> **Study material**
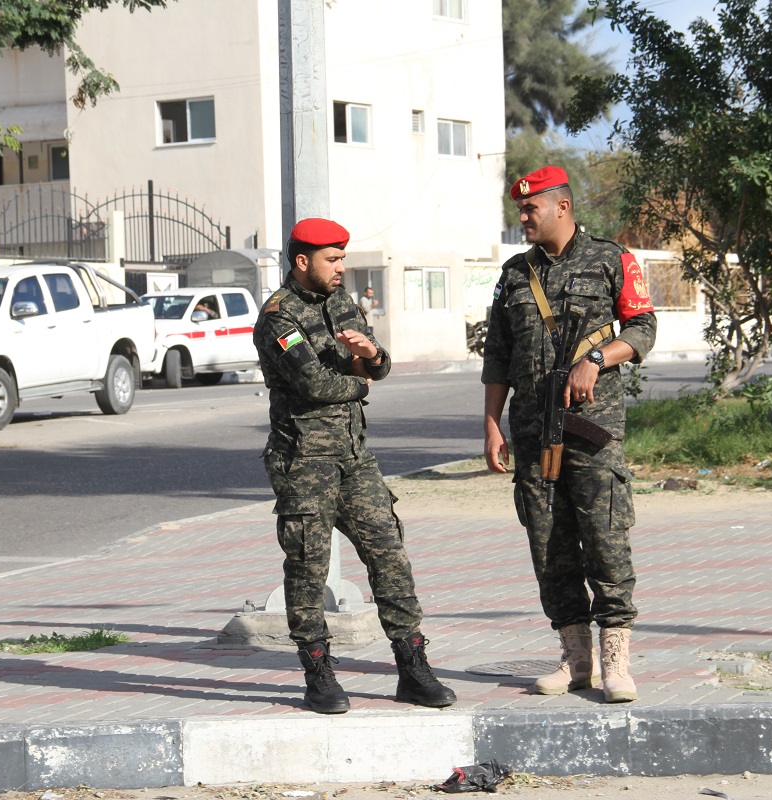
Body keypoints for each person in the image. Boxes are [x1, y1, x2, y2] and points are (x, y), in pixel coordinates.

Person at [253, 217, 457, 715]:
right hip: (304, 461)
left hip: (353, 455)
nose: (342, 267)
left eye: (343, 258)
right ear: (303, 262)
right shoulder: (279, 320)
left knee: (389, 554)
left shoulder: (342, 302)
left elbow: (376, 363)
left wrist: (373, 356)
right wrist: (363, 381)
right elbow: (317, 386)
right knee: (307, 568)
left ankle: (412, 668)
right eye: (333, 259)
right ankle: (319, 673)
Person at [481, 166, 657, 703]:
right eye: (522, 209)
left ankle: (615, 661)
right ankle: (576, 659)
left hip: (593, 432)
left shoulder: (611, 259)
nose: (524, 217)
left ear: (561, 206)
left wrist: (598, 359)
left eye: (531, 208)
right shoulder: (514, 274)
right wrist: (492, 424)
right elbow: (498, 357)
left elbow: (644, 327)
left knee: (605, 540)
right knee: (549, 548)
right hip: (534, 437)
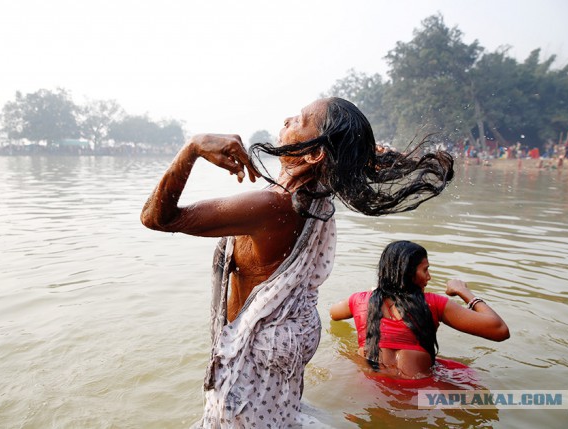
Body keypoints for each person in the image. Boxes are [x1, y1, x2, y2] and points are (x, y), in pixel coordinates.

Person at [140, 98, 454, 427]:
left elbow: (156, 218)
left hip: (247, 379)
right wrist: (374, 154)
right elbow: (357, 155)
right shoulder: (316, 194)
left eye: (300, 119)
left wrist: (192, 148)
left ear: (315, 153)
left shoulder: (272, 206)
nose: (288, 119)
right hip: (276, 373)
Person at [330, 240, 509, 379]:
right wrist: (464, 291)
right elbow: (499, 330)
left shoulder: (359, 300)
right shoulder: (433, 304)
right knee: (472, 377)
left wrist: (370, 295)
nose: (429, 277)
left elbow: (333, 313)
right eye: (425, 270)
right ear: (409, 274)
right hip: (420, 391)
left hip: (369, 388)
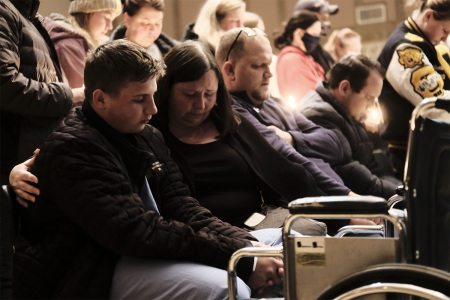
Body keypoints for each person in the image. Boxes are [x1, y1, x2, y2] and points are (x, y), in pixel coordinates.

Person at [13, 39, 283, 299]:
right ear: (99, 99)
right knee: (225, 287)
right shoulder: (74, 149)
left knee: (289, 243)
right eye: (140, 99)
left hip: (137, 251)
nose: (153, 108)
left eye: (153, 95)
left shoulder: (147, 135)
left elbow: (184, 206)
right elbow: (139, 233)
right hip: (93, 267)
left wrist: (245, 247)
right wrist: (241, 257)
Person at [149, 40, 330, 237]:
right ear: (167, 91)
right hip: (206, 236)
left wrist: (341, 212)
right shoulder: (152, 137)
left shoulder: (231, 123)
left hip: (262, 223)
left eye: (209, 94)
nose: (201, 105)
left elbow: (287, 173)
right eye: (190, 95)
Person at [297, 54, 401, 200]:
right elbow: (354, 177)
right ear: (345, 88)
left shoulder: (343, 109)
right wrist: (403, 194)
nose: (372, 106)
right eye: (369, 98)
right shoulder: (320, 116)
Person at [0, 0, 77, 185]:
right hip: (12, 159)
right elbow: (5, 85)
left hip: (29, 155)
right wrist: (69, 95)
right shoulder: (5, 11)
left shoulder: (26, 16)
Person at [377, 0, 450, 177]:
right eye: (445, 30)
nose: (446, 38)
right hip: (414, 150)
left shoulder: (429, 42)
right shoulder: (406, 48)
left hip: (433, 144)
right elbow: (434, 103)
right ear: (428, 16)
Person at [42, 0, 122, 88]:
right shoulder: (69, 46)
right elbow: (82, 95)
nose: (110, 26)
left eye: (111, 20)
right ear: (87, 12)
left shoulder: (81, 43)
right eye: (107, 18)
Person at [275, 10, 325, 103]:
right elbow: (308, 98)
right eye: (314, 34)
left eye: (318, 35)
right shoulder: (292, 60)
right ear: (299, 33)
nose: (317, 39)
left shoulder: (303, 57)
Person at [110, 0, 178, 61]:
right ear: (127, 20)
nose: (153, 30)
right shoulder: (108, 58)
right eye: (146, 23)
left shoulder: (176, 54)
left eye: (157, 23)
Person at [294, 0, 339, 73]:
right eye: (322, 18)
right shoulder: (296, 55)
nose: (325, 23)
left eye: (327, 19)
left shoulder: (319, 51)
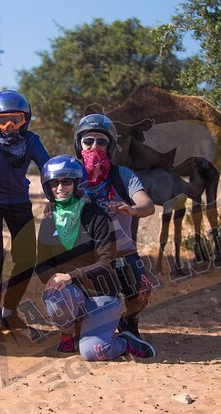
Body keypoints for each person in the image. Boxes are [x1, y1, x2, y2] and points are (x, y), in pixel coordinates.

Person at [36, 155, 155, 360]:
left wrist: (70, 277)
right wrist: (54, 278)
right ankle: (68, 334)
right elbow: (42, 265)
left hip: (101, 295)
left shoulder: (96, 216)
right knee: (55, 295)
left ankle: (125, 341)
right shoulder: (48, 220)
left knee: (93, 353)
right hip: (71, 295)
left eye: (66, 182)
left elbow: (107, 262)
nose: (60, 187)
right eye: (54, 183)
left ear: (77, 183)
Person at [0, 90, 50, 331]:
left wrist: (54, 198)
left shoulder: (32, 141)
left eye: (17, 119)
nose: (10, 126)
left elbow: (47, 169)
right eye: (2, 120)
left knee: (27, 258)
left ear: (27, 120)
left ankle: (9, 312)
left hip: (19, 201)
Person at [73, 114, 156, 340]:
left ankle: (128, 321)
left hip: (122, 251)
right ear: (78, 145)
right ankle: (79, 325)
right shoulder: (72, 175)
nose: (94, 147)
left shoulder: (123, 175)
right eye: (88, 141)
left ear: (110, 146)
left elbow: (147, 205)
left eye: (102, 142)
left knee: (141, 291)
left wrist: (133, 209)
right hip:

> **Assigned task**
The answer is a portion of the data. Write out exactly the line with "right knee: (55, 295)" and all lines after it.

> **Result of the task**
right knee: (55, 295)
left ankle: (125, 341)
right shoulder: (48, 220)
left knee: (93, 353)
right hip: (71, 295)
left eye: (66, 182)
left elbow: (107, 262)
nose: (60, 187)
right eye: (54, 183)
left ear: (77, 183)
Person at [0, 90, 50, 331]:
left wrist: (54, 198)
left shoulder: (32, 141)
left eye: (17, 119)
nose: (10, 126)
left elbow: (47, 169)
right eye: (2, 120)
left knee: (27, 258)
left ear: (27, 120)
left ankle: (9, 312)
left hip: (19, 201)
Person at [73, 114, 156, 340]:
left ankle: (128, 321)
left hip: (122, 251)
right ear: (78, 145)
right ankle: (79, 325)
right shoulder: (72, 175)
nose: (94, 147)
left shoulder: (123, 175)
right eye: (88, 141)
left ear: (110, 146)
left elbow: (147, 205)
left eye: (102, 142)
left knee: (141, 291)
left wrist: (133, 209)
right hip:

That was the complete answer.